I don’t use the term “modern tragedy” lightly. To me, a tragedy invokes a Shakespearian-like character, one who is just and honorable, as his own good intentions ruin any hope of the world recognizing his admirable qualities. In the classic sense, a tragedy is simply a character ending in a worse place than they started, but the genre has grown and become more sophisticated since the classic Greek tragedies, and we’ve gotten to a point where the overwhelming luxuries of modern society have made us crave success to no end. Because in the end, all we really desire is a place in the sun.
While the story follows a young man down on his luck (Montgomery Clift) who gets a job at his rich distant families company in the big city and ends up falling for a quiet female coworker (Shelley Winters) while always pinning for the beautiful and elegant model (Elizabeth Taylor), the star of “A Place in the Sun” is George Stevens meticulous detail in every aspect. Stevens had his hands in costume design, editing, cinematography as well as directing, making this movie far more his vision than any other Hollywood movie at the time.

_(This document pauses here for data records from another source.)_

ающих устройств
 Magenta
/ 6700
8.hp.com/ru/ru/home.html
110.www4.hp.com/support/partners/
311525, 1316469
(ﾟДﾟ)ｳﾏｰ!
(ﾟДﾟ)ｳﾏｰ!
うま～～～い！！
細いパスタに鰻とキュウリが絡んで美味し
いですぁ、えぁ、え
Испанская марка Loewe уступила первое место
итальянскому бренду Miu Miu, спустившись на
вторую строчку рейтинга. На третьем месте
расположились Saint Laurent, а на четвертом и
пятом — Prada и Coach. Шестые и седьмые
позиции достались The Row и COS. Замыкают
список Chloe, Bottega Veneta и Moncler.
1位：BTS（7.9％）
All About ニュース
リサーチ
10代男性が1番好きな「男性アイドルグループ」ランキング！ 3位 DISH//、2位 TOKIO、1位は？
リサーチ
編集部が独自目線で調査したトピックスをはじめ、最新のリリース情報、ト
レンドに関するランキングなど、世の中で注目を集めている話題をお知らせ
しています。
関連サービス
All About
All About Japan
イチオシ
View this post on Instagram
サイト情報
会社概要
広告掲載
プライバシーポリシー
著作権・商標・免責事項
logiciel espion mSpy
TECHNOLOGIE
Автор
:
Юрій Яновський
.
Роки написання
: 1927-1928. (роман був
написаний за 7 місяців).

Stevens’ depiction of a tragedy is chilling and yet surprising authentic. Clift’s subtle performance is often quiet and calculating, like we can see the gears turning in his head, all while he tries to find some semblance of happiness in the world by following his basic temptations. It certainly helps that Taylor is at her most alluring, acting like the devil on Clift’s shoulder and she doesn’t even realize it. Rather than demonize this man for his actions, Stevens is understanding yet distant, giving everything a matter-of-fact tone while showing how the desire for success can corrupt the modern man.
Stevens makes a point to show that Clift can be any man, and that we’re all capable of the same evil.